Her keen eyes took in the activity around them. And in some cases, the inactivity. The quiet that had come over more than a few of her fellow cadets.

Then she studied him. So handsome. Fine, intelligent features. Muscular. From rock climbing and rowing and hockey. His body contained a strapping energy she found almost irresistible. She dreamed of running her hands over those taut muscles, even as she was doing it. She dreamed of wrapping her arms and legs around him, even as she was doing it.

But now, and not for the first time, she wondered what else was contained in that fine body. In that mind. And what would happen if those straps ever broke.

*

When Huifen got back to her room, she found a woman waiting for her and an agent searching her belongings.

“Cadet Cloutier?”

“Oui.”

“I’m Chief Inspector Lacoste, of homicide.
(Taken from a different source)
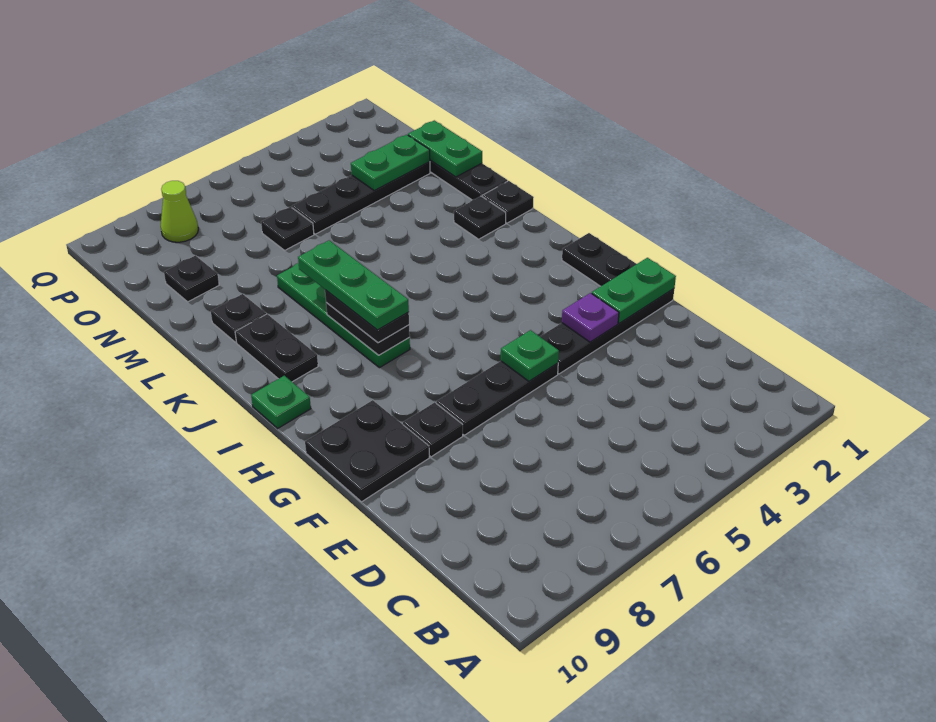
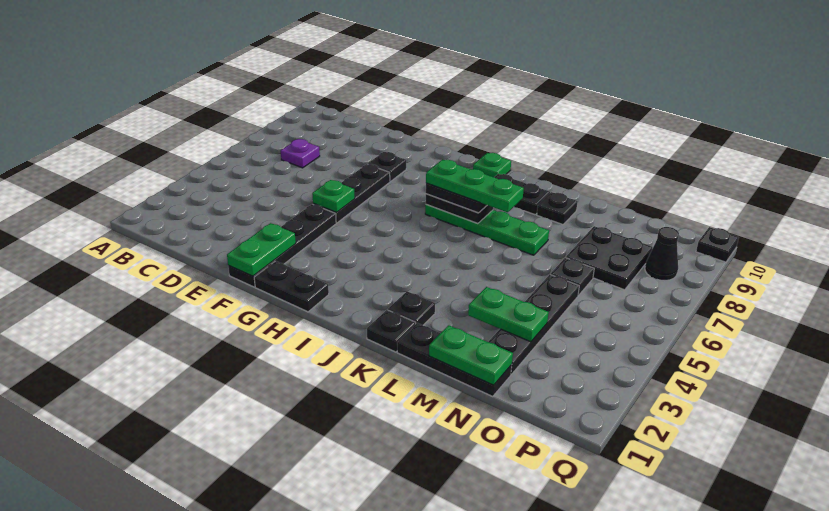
purple plate F3 level 2 -> purple plate C7 level 1
black plate F9:G10 level 1 -> black plate N7:O8 level 1
green plate N2:N3 level 2 -> green plate M3:N3 level 2
black plate N9 level 1 -> black plate Q10 level 1
lime cone P8 level 1 -> black cone P8 level 1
Have a seat, please.”

Huifen sat on the edge of her bed and watched the agent go through the dresser drawers.

Lacoste took the desk chair and crossed her legs, comfortably.

“Where were you last night, between ten and two in the morning?”

“Here. In bed.”

“Alone?”

“Yes.”

“Did you get up at all, to go to the bathroom? Get a drink?”

“No, I was asleep. Between classes and all the activities and sports, it’s pretty exhausting.”

Lacoste smiled. “I remember. What was your relationship with Professor Leduc?”

“I was one of his students. And I suppose you could call him a mentor.”